Drôle, décalé et féru de politique, Le Tréma – de son vrai nom Maël Coutand – détourne l’ASMR (Autonomous Sensory Meridian Response) pour aborder avec humour et douceur des sujets sérieux comme la politique, le climat ou l’hétéronormativité.
Par Fabiola Dor
Est-ce que les hétérosexuel·les vont bien ? Maël Coutand, alias Le Tréma, 37 ans, créateur de contenus engagé a décidé de mener l’enquête sur Instagram, son terrain de jeu favori. Avec ses deux comptes (le perso et celui de son concept), le vidéaste incarne deux personnages, mais porte une seule voix. Celle d’un trublion politique, à la fois drôle et lucide, une sorte de « woke bisounours » qui veut dépoussiérer la politique et les sujets sociétaux.
Sur son compte perso, @le_trema (125 000 abonné·es), le blond aux cheveux mi-longs s’attaque aux normes sociales. Depuis fin mars, il signe une série qui démystifie l’hétéronormativité en tant que système d’oppression politique. Au cœur de sa réflexion : l’idée que l’hétérosexualité n’a rien de “naturel” ni d’universel. Cette remise en question vient des travaux de Monique Wittig, autrice française féministe lesbienne, qui a théorisé le fameux “contrat social hétérosexuel”.

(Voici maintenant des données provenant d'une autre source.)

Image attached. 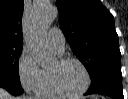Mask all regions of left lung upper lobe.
<instances>
[{"label":"left lung upper lobe","instance_id":"obj_1","mask_svg":"<svg viewBox=\"0 0 128 99\" xmlns=\"http://www.w3.org/2000/svg\"><path fill=\"white\" fill-rule=\"evenodd\" d=\"M62 31L90 77L103 66H121L114 18L100 0H57Z\"/></svg>","mask_w":128,"mask_h":99}]
</instances>
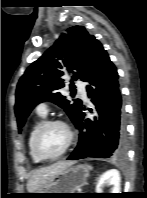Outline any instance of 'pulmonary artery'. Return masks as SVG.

Avec @asmr_politics, son second profil, ce professionnel de la com réussit un pari fou : mixer ASMR (cette technique censée déclencher une sensation de bien-être via des stimuli sonores) et actualités politiques. Sur le papier, ça semble improbable. Sauf que la mayonnaise prend très bien : 114000 abonné·es, des millions de vues, et une communauté qui en redemande. Le principe : il chuchote l’actu comme on lirait une histoire au coin du feu, tout en tournant en dérision les figures politiques. Poutou, Mélenchon, Macron… Tout le monde y passe.

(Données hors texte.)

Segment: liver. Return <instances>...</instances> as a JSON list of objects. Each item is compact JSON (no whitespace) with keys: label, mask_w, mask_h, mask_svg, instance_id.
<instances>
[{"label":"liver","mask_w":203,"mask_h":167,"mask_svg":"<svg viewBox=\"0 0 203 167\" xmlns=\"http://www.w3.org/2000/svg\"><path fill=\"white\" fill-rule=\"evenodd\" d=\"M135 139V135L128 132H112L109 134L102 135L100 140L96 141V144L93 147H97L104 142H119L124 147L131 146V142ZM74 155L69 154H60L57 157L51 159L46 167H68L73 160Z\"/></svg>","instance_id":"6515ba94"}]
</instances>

Ce féru de politique a passé plus de dix ans entre la communication, le plaidoyer et l’associatif. Le Tréma a bossé pour Surfrider Foundation Europe, la Fédération de protection de l’enfance, puis la Fondation pour la Nature et l’Homme (ex-Fondation Hulot) en 2017. En 2020, il devient directeur de la communication à la mairie du 12e arrondissement de Paris”.
Du burn-out au succès
“Tout ça démarre de manière assez improbable”, confie Le Tréma avec une grande humilité. Tout part d’un burn-out. Après deux années passées à travailler dans une collectivité, il est lessivé. « Je me retrouve dans un environnement hostile, assez toxique », raconte celui qui, à l’époque, est encore en poste. Pour tenir le coup, il entame une thérapie… et découvre l’ASMR, ces vidéos de chuchotements censées apaiser l’anxiété. C’est le déclic : et si on parlait de politique autrement ?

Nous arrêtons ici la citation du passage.